= Margaret Nicholl Laird =

American missionary

Margaret Nicholl Laird (31 July 1897 - June 1983) was an American missionary of the Baptist Mid-Missions who worked in the French colony of Ubangi-Shari and independent Central African Republic (CAR) from 1922 until the 1960s. She was one of the founders and longest serving missionaries of the Baptist Mid-Missions in the CAR. In recognition of her service as a medical missionary and her many other activities in the CAR, Margaret was awarded the French Legion of Honor (1952), the Central African Republic Knight of the Order of Merit (1961), the Distinguished Alumni of the Year of the Women's College of Colorado (1962), and the Anna Eleanor Roosevelt Memorial Award for the Daughters of Hadassah (1962).

==Childhood and early adulthood==
Born Margaret Suzanne Nicholl in Englewood, Colorado to a Finnish Lutheran mother and an Irish Episcopalian father, Margaret was baptized in the Lutheran Church three days after birth. She attended Colorado Women's College in Denver, Colorado, where she joined the Bible class of one of her teachers, Miss Jessie Robbins. On 16 September 1917, she entered Moody Bible School, from which she graduated in on 7 August 1919. She then returned to Denver to study to be a nurse in order to qualify as a medical missionary. Although offered a salary by several evangelical missionary societies, she was inspired by the example of Hudson Taylor, founder of the China Inland Mission, to become a faith missionary, with no regular income. With the initial financial support of the Hoover family of her church in Englewood, Colorado, Margaret decided to join Reverend William Haas who was organizing a Baptist Mid-Missions missionary group to start work in the French colony of Ubangi-Shari.
****
» **Exercise description**
Continue the biography of Margaret Nicholl Laird from the end of the childhood and early adulthood section.

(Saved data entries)
****
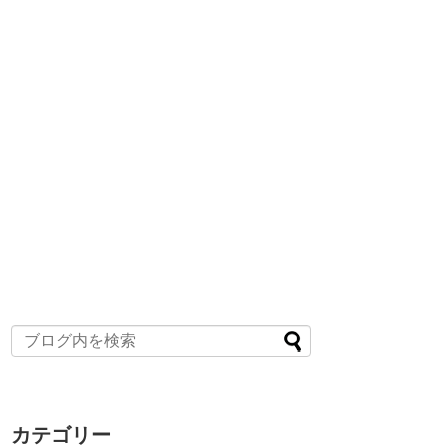
カテゴリー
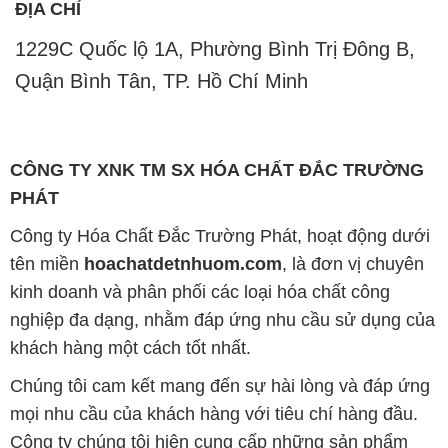
ĐỊA CHỈ
1229C Quốc lộ 1A, Phường Bình Trị Đông B,
Quận Bình Tân, TP. Hồ Chí Minh
CÔNG TY XNK TM SX HÓA CHẤT ĐẮC TRƯỜNG
PHÁT
Công ty Hóa Chất Đắc Trường Phát, hoạt động dưới
tên miền
hoachatdetnhuom.com
, là đơn vị chuyên
kinh doanh và phân phối các loại hóa chất công
nghiệp đa dạng, nhằm đáp ứng nhu cầu sử dụng của
khách hàng một cách tốt nhất.
Chúng tôi cam kết mang đến sự hài lòng và đáp ứng
mọi nhu cầu của khách hàng với tiêu chí hàng đầu.
Công ty chúng tôi hiện cung cấp những sản phẩm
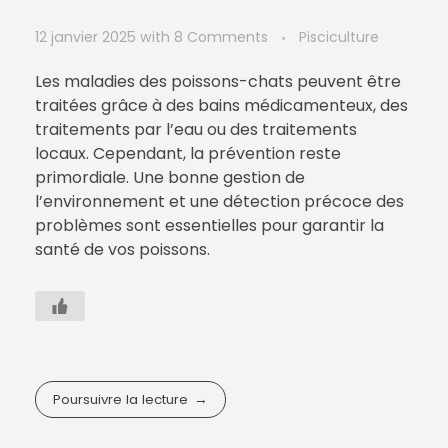
12 janvier 2025
with
8 Comments
Pisciculture
Les maladies des poissons-chats peuvent être
traitées grâce à des bains médicamenteux, des
traitements par l’eau ou des traitements
locaux. Cependant, la prévention reste
primordiale. Une bonne gestion de
l’environnement et une détection précoce des
problèmes sont essentielles pour garantir la
santé de vos poissons.
Poursuivre la lecture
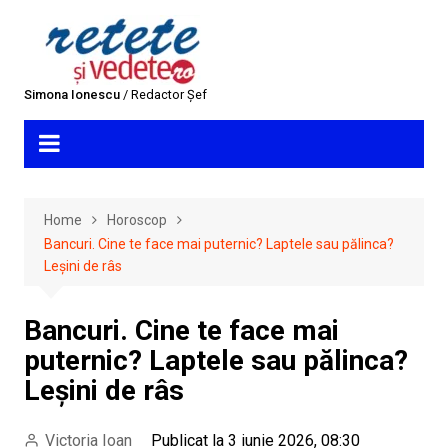
Skip
to
content
Simona Ionescu
/ Redactor Șef
Home
Horoscop
Bancuri. Cine te face mai puternic? Laptele sau pălinca?
Leșini de râs
Bancuri. Cine te face mai
puternic? Laptele sau pălinca?
Leșini de râs
Victoria Ioan
Publicat la 3 iunie 2026, 08:30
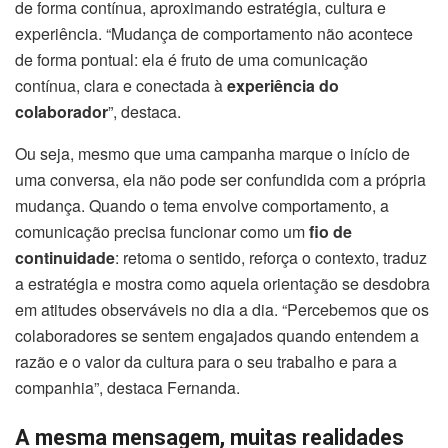
de forma contínua, aproximando estratégia, cultura e
experiência. “Mudança de comportamento não acontece
de forma pontual: ela é fruto de uma comunicação
contínua, clara e conectada à
experiência do
colaborador
”, destaca.
Ou seja, mesmo que uma campanha marque o início de
uma conversa, ela não pode ser confundida com a própria
mudança. Quando o tema envolve comportamento, a
comunicação precisa funcionar como um
fio de
continuidade
: retoma o sentido, reforça o contexto, traduz
a estratégia e mostra como aquela orientação se desdobra
em atitudes observáveis no dia a dia. “Percebemos que os
colaboradores se sentem engajados quando entendem a
razão e o valor da cultura para o seu trabalho e para a
companhia”, destaca Fernanda.
A mesma mensagem, muitas realidades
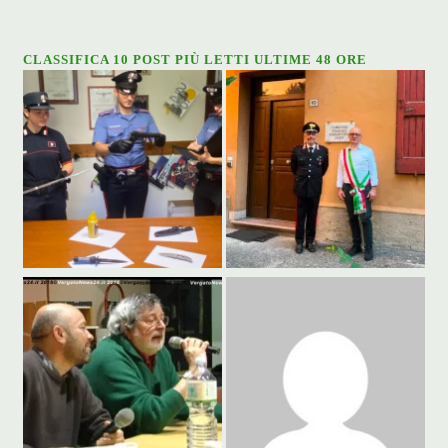
CLASSIFICA 10 POST PIÙ LETTI ULTIME 48 ORE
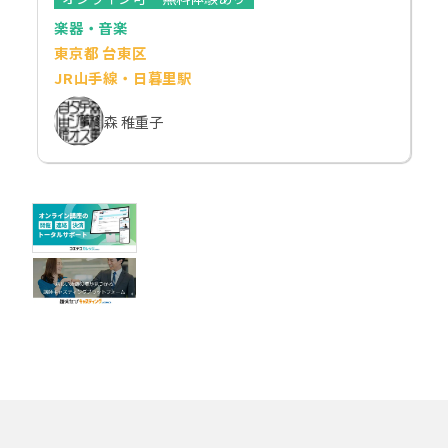
楽器・音楽
東京都 台東区
JR山手線・日暮里駅
森 稚重子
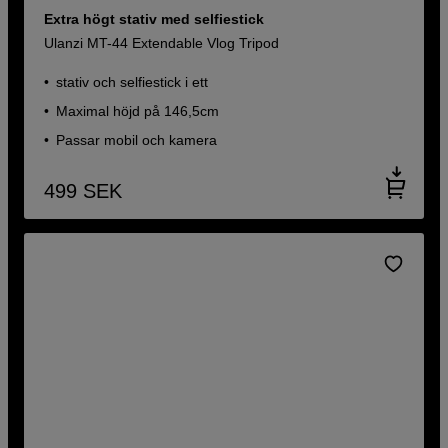
Extra högt stativ med selfiestick
Ulanzi MT-44 Extendable Vlog Tripod
stativ och selfiestick i ett
Maximal höjd på 146,5cm
Passar mobil och kamera
499
SEK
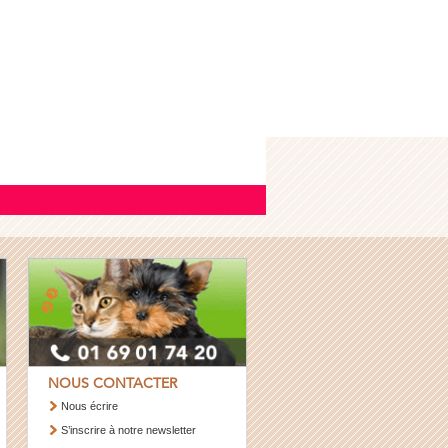
NOUS CONTACTER
Nous écrire
S’inscrire à notre newsletter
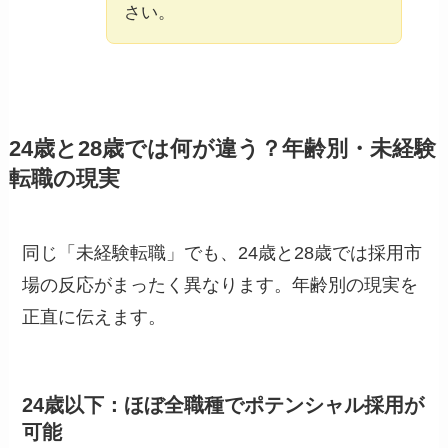
さい。
24歳と28歳では何が違う？年齢別・未経験
転職の現実
同じ「未経験転職」でも、24歳と28歳では採用市
場の反応がまったく異なります。年齢別の現実を
正直に伝えます。
24歳以下：ほぼ全職種でポテンシャル採用が
可能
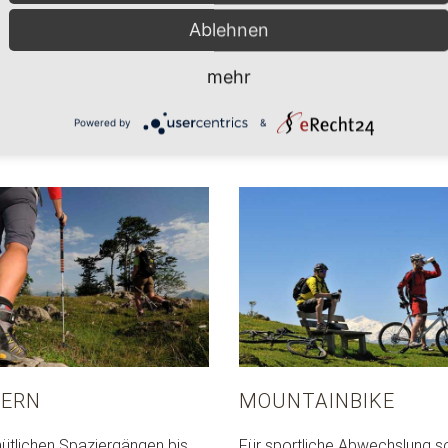
Ablehnen
mehr
Weitere Sportarten
Powered by
&
ERN
MOUNTAINBIKE
tlichen Spaziergängen bis
Für sportliche Abwechslung s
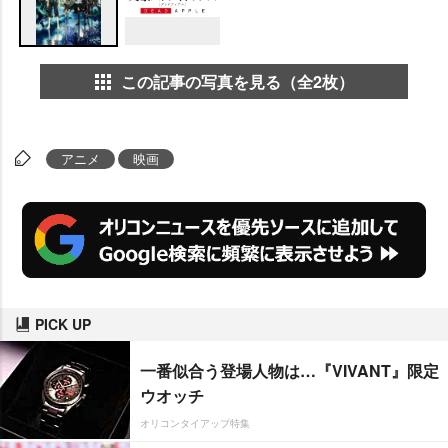
この記事の写真を見る（全2枚）
アニメ
映画
PICK UP
一番似合う登場人物は…『VIVANT』限定
ウオッチ
オリコンタイアップ特集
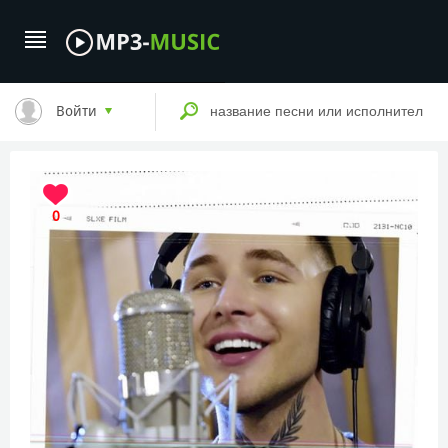
Войти
0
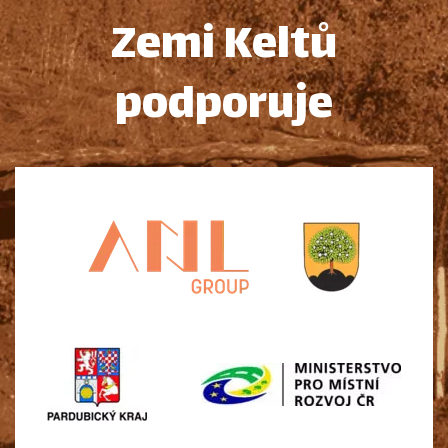
Zemi Keltů
podporuje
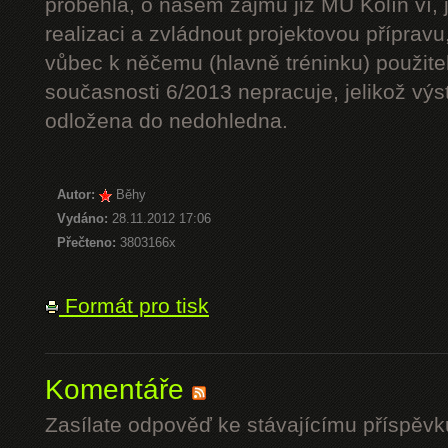
proběhla, o našem zájmu již MÚ Kolín ví, je
realizaci a zvládnout projektovou přípravu
vůbec k něčemu (hlavně tréninku) použitel
současnosti 6/2013 nepracuje, jelikož vý
odložena do nedohledna.
Autor:
Běhy
Vydáno:
28.11.2012 17:06
Přečteno:
3803166x
Formát pro tisk
Komentáře
Zasílate odpověď ke stávajícímu příspěvk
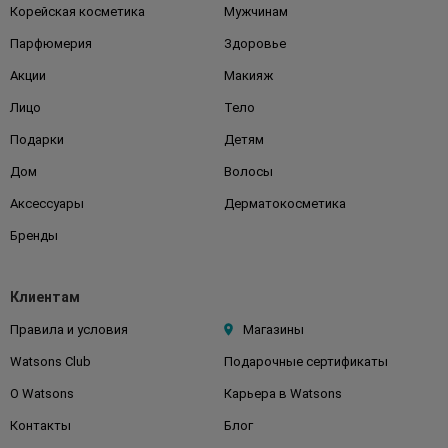
Корейская косметика
Мужчинам
Парфюмерия
Здоровье
Акции
Макияж
Лицо
Тело
Подарки
Детям
Дом
Волосы
Аксессуары
Дерматокосметика
Бренды
Клиентам
Правила и условия
Магазины
Watsons Club
Подарочные сертификаты
О Watsons
Карьера в Watsons
Контакты
Блог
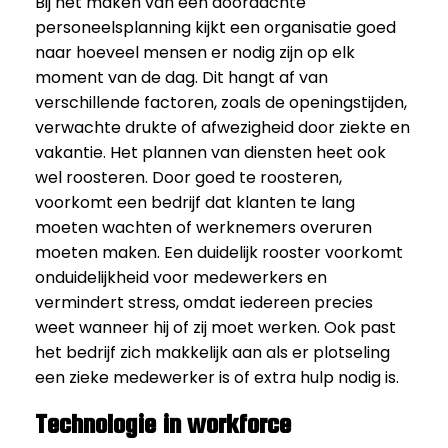
Bij het maken van een doordachte
personeelsplanning kijkt een organisatie goed
naar hoeveel mensen er nodig zijn op elk
moment van de dag. Dit hangt af van
verschillende factoren, zoals de openingstijden,
verwachte drukte of afwezigheid door ziekte en
vakantie. Het plannen van diensten heet ook
wel roosteren. Door goed te roosteren,
voorkomt een bedrijf dat klanten te lang
moeten wachten of werknemers overuren
moeten maken. Een duidelijk rooster voorkomt
onduidelijkheid voor medewerkers en
vermindert stress, omdat iedereen precies
weet wanneer hij of zij moet werken. Ook past
het bedrijf zich makkelijk aan als er plotseling
een zieke medewerker is of extra hulp nodig is.
Technologie in workforce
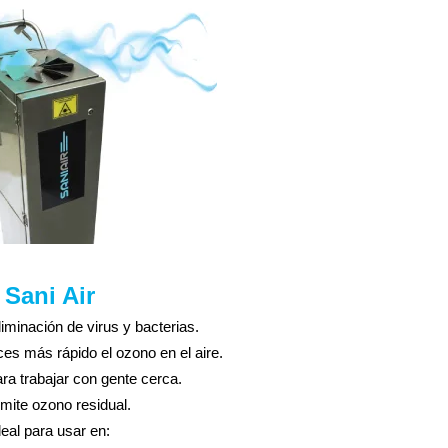
Sani Air
liminación de virus y bacterias.
s más rápido el ozono en el aire.
a trabajar con gente cerca.
mite ozono residual.
deal para usar en:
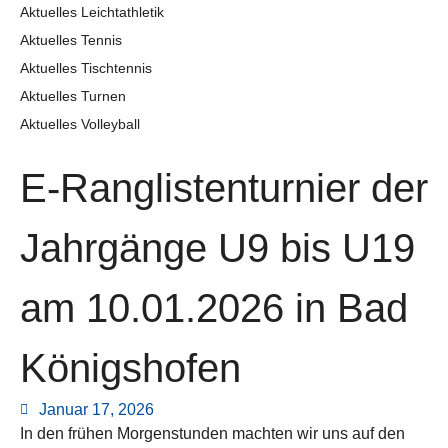
Aktuelles Leichtathletik
Aktuelles Tennis
Aktuelles Tischtennis
Aktuelles Turnen
Aktuelles Volleyball
E-Ranglistenturnier der
Jahrgänge U9 bis U19
am 10.01.2026 in Bad
Königshofen
Januar 17, 2026
In den frühen Morgenstunden machten wir uns auf den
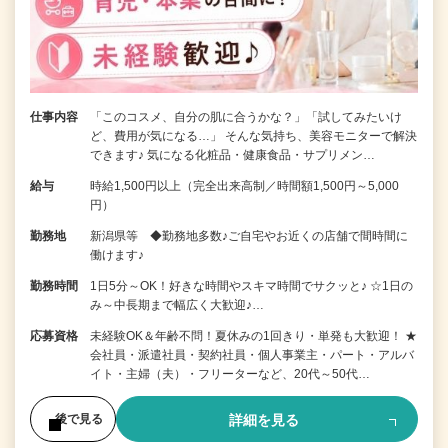
仕事内容
「このコスメ、自分の肌に合うかな？」「試してみたいけ
ど、費用が気になる…」 そんな気持ち、美容モニターで解決
できます♪ 気になる化粧品・健康食品・サプリメン…
給与
時給1,500円以上（完全出来高制／時間額1,500円～5,000
円）
勤務地
新潟県等 ◆勤務地多数♪ご自宅やお近くの店舗で間時間に
働けます♪
勤務時間
1日5分～OK！好きな時間やスキマ時間でサクッと♪ ☆1日の
み～中長期まで幅広く大歓迎♪…
応募資格
未経験OK＆年齢不問！夏休みの1回きり・単発も大歓迎！ ★
会社員・派遣社員・契約社員・個人事業主・パート・アルバ
イト・主婦（夫）・フリーターなど、20代～50代…
詳細を見る
後で見る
****
» **Result below**
==First years in Ubangi-Shari==
After briefly studying French in Paris, she traveled to Ubangi-Shari and arrived in the town of Fort-Sibut in 1922, where she joined Baptist Mid-Mission missionary Rosenau. After studying the Sango language at Fort-Sibut for only four months, she was asked by the director of the mission, Mr. Haas, to move to the town of Bangassou in southeastern CAR to run a French school which the French colonial administration wanted to have opened there. In Bonjanou she came to know another missionary named Guy Laird, a widower with a young son named Lawrence. Although initially reluctant to marry a man who had already had another wife, she soon overcame these reservations and married Guy Laird in 1924. In 1925 Margaret gave birth to Eleanor Louise, who died only four months later. In 1927, while on furlough in Englewood, Colorado, Margaret gave birth to a daughter, Arlene, and in 1928, two weeks after returning to Fort-Sibut in Ubangi-Shari, she gave birth to another daughter, Marian; her son Clifford was born in 1931.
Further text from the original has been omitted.